Qué se pide>
Identifica cada línea de los datos en la que aparece la cadena "tuning" y cópiala completa.

Datos proporcionados>
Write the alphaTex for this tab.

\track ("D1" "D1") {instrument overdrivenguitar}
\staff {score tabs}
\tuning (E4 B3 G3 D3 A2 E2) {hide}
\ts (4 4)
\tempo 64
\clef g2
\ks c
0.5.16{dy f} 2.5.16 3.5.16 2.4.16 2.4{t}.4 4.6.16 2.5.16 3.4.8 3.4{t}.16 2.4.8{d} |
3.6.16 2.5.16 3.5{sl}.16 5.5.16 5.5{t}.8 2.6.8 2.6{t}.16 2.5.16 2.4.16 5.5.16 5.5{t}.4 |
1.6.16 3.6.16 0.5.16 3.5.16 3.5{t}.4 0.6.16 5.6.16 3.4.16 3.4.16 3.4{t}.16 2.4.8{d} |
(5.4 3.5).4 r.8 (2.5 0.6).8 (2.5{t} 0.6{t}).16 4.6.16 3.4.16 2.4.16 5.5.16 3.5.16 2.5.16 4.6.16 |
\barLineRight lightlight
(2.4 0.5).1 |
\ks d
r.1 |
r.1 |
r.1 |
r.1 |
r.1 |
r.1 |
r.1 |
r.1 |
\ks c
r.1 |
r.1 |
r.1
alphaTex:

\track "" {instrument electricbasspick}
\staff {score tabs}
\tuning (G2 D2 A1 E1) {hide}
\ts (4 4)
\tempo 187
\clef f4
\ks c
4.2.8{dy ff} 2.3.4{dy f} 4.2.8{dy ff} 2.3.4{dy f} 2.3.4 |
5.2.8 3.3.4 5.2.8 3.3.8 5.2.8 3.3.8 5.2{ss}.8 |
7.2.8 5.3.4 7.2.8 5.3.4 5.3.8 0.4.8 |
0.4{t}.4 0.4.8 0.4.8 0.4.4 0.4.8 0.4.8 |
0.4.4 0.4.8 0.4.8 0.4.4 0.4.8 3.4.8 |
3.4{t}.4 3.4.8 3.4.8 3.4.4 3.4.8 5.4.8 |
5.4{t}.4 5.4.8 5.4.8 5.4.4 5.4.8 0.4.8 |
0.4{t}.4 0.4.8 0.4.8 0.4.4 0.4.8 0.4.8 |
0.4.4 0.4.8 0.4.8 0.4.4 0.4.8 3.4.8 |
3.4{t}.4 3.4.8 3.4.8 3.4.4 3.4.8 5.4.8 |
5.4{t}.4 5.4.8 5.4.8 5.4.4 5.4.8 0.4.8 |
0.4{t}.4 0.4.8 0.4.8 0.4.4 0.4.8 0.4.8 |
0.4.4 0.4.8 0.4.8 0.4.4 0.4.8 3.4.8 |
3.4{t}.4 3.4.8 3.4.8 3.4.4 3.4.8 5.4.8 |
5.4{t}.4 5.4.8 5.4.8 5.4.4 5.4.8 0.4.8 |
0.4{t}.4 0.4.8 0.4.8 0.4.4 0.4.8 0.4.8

Solución>
\tuning (E4 B3 G3 D3 A2 E2) {hide}
\tuning (G2 D2 A1 E1) {hide}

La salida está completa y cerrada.